**Brief**
Please work out the number of lines in the following material that include "current", and reply with only that number.

Start of Source data

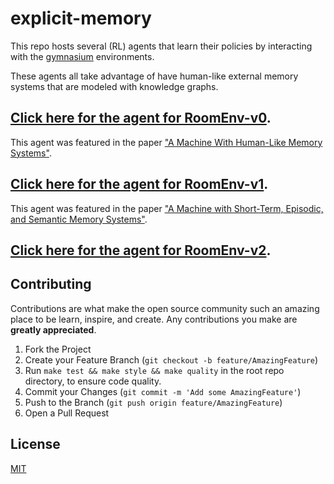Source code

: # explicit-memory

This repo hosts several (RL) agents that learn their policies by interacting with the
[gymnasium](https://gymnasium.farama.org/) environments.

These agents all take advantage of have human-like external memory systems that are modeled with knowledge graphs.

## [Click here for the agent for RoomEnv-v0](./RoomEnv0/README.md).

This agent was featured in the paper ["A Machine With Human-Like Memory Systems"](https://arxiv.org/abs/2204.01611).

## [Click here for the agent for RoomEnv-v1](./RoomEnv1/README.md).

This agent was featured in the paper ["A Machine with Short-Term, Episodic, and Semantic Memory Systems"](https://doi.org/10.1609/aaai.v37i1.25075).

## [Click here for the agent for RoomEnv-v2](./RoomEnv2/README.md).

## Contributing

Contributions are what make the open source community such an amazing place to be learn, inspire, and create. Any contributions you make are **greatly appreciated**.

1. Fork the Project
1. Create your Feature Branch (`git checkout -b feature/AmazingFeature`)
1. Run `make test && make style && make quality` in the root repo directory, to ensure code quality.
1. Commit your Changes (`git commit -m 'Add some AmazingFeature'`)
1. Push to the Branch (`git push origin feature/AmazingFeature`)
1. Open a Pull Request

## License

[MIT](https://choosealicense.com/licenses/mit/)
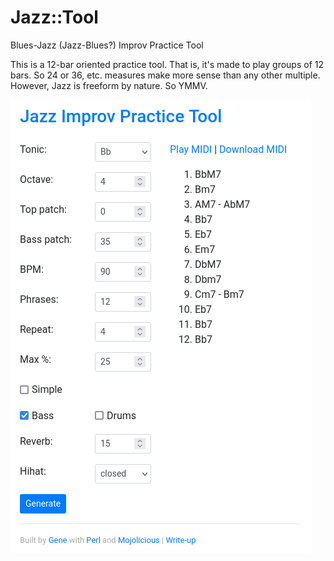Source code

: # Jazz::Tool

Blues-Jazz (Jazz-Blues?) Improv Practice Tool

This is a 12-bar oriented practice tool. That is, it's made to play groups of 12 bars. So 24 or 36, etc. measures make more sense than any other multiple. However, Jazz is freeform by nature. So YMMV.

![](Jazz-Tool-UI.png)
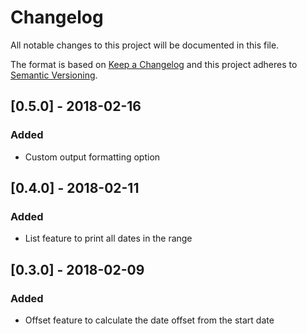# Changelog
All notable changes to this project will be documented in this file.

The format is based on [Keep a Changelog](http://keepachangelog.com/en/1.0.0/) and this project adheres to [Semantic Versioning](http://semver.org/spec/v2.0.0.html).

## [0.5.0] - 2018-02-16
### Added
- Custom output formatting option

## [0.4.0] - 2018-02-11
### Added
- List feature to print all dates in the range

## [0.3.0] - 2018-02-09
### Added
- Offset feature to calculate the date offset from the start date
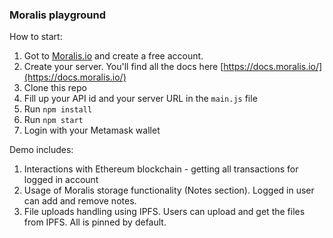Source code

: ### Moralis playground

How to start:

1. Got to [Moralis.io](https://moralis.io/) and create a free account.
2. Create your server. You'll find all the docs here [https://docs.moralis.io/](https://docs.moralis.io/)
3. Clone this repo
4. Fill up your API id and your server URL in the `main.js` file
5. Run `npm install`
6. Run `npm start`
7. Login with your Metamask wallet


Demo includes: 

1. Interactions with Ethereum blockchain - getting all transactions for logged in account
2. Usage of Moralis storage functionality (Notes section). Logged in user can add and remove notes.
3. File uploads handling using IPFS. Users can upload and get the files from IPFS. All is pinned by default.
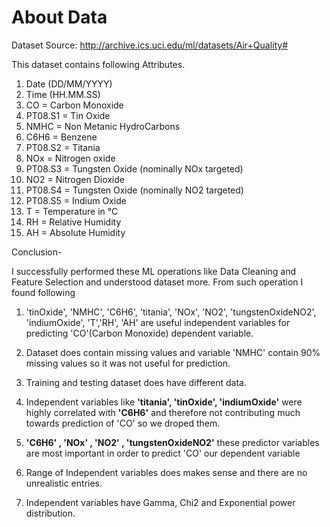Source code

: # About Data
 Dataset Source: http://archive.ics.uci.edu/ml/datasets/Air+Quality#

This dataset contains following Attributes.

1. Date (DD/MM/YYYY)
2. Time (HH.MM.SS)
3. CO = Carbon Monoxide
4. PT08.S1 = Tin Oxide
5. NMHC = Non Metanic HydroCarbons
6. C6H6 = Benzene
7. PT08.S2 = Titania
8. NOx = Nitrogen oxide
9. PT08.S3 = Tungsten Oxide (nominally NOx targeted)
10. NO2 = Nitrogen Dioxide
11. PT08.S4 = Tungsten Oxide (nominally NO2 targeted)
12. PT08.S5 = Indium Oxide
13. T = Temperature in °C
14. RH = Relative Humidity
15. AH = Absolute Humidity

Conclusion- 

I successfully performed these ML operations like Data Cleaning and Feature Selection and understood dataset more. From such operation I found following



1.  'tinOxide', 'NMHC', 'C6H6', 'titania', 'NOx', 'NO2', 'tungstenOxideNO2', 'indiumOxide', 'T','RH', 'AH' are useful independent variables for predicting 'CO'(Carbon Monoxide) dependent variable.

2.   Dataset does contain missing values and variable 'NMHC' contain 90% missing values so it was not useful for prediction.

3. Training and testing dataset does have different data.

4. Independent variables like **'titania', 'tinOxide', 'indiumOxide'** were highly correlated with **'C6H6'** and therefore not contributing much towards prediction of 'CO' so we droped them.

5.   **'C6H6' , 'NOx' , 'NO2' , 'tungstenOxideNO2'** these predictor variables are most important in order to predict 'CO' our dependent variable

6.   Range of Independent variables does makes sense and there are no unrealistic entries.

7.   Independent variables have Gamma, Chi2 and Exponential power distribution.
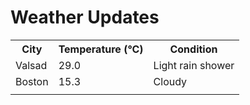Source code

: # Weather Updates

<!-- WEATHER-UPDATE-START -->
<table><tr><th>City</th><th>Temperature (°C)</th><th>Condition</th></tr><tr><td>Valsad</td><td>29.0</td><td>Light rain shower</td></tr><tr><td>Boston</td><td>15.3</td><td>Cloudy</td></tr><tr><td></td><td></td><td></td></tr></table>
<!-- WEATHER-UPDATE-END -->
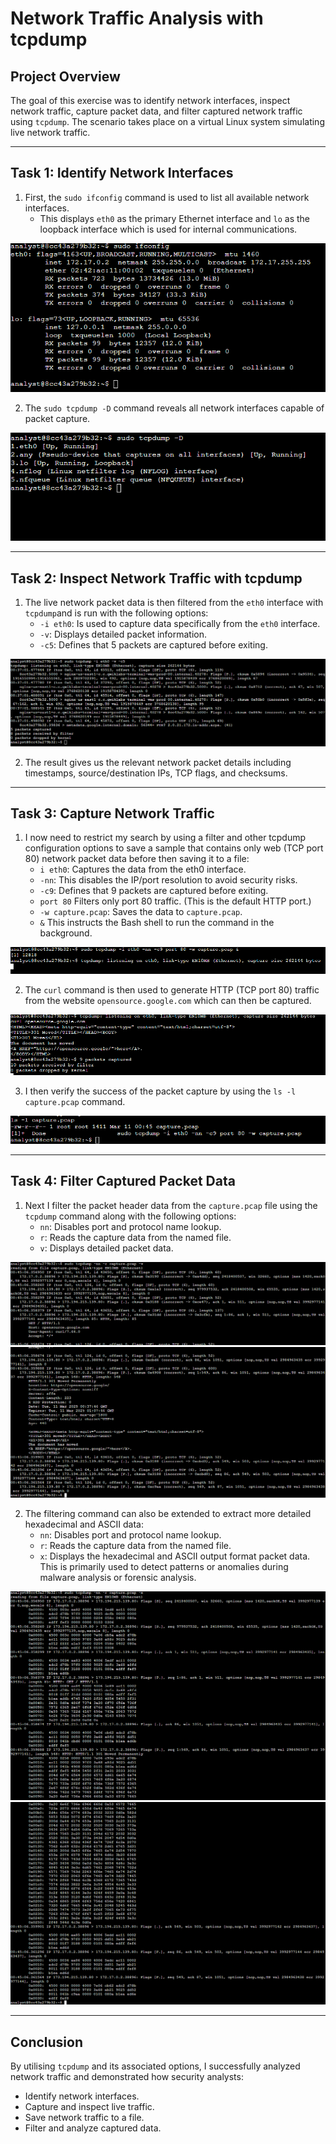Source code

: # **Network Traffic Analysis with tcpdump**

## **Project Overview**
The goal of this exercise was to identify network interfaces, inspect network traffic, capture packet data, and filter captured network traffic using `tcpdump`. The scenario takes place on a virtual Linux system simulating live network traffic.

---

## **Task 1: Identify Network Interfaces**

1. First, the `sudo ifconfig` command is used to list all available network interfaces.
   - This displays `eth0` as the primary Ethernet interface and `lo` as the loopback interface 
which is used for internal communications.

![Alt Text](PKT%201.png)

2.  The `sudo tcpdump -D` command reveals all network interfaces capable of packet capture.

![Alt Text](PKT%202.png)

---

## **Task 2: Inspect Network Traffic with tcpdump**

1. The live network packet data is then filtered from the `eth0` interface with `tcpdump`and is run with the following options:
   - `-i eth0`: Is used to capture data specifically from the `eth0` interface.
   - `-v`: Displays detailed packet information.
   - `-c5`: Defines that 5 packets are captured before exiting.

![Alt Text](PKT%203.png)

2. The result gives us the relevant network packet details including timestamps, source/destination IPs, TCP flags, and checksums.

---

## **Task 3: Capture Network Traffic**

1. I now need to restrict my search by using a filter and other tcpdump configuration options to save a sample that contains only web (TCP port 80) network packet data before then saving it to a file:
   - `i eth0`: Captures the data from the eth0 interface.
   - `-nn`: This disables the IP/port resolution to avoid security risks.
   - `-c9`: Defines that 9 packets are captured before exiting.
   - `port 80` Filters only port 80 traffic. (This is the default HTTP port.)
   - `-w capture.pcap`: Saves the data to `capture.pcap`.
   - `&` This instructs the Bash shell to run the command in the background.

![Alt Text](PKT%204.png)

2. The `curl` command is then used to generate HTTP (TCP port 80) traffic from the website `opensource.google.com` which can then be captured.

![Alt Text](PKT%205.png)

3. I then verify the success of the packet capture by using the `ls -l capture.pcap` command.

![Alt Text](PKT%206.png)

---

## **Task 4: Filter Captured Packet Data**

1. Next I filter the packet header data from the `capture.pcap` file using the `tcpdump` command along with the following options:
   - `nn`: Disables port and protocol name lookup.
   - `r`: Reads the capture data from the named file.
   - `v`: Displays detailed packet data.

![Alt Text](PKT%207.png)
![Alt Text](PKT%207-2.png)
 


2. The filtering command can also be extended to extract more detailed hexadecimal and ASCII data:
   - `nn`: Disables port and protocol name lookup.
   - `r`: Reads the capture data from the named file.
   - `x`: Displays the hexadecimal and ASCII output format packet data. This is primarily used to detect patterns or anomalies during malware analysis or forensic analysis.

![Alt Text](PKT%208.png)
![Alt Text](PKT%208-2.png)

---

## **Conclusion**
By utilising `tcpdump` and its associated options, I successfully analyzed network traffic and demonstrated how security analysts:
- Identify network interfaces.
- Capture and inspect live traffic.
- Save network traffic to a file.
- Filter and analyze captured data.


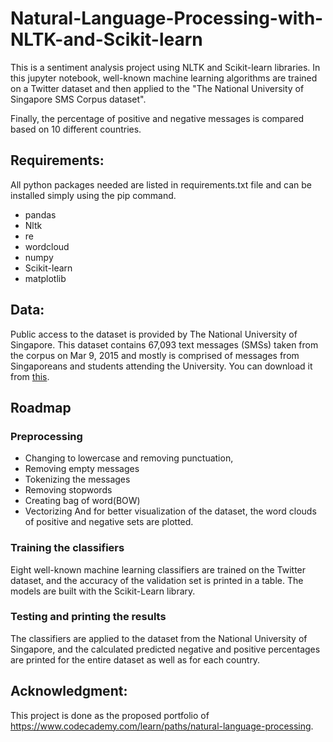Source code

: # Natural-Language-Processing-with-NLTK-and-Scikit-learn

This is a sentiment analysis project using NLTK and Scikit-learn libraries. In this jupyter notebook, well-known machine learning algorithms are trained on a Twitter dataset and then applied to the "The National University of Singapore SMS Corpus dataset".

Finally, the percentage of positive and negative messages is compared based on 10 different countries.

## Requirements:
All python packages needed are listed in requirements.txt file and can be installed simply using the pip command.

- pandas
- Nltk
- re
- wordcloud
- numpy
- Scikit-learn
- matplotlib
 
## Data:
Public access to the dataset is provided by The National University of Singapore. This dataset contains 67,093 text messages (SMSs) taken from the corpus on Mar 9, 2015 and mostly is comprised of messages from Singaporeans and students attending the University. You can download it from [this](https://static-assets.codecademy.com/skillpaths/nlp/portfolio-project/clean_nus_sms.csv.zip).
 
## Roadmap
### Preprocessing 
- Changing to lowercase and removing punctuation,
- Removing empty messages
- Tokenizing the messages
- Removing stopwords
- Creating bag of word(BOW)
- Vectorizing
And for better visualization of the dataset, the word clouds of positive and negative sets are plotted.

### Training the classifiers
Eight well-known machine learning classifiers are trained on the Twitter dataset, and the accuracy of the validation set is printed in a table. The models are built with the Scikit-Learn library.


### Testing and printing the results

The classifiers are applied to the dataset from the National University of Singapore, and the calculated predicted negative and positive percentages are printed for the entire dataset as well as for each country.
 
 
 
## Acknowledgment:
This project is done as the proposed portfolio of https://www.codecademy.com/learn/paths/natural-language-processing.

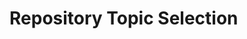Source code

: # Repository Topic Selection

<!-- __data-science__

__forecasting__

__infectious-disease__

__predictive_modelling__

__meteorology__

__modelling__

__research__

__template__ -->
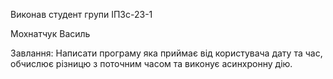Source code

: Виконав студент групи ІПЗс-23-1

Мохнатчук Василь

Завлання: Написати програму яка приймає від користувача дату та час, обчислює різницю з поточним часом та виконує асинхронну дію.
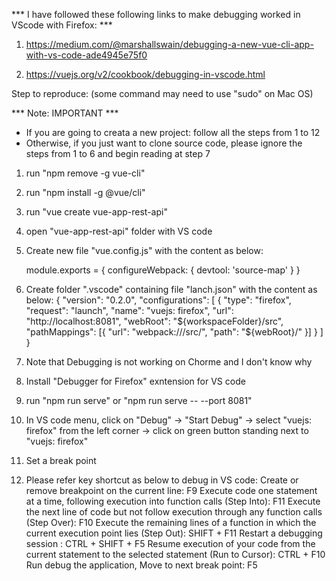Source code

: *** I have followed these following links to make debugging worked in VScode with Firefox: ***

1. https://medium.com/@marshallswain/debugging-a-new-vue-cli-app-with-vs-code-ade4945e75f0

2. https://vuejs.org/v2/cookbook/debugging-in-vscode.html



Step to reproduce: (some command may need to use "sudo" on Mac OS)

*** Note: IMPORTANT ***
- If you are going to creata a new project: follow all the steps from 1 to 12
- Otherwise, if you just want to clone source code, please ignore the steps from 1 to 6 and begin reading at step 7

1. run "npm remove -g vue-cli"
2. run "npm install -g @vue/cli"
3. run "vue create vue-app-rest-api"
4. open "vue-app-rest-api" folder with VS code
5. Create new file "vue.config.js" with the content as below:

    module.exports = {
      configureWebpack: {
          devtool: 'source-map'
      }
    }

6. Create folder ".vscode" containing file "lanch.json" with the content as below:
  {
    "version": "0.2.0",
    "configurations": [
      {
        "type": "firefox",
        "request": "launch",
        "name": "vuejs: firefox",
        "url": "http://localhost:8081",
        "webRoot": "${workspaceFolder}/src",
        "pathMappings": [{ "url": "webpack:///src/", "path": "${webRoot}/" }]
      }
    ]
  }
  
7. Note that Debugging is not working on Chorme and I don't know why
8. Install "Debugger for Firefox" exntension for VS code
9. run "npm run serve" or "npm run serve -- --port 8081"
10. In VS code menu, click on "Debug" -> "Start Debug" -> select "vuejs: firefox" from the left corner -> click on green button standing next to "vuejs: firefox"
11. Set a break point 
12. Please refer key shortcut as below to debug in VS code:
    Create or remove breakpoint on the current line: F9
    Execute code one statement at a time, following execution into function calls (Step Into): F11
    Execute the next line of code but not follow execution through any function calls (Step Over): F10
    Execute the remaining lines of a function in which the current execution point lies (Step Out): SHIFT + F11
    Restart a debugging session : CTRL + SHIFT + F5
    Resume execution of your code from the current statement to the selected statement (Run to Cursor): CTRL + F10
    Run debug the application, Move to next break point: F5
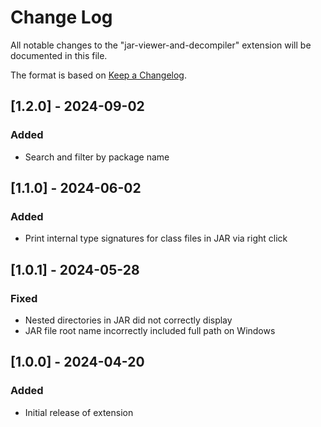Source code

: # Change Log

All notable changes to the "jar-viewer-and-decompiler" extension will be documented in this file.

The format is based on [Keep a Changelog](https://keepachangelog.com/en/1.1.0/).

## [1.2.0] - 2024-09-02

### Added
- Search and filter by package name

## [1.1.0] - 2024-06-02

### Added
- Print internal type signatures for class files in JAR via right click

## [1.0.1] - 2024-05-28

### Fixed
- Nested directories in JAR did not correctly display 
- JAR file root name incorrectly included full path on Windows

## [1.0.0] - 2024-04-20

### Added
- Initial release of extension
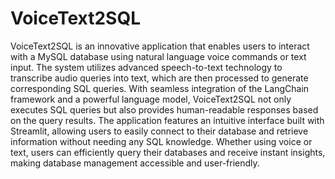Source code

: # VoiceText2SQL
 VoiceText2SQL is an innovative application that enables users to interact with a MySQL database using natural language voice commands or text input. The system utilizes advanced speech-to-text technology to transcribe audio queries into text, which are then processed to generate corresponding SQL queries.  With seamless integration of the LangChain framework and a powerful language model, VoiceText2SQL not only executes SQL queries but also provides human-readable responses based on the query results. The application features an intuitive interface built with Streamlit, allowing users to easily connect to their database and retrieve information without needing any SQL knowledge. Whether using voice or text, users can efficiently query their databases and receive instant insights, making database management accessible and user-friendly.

End of Source data

**Result**
3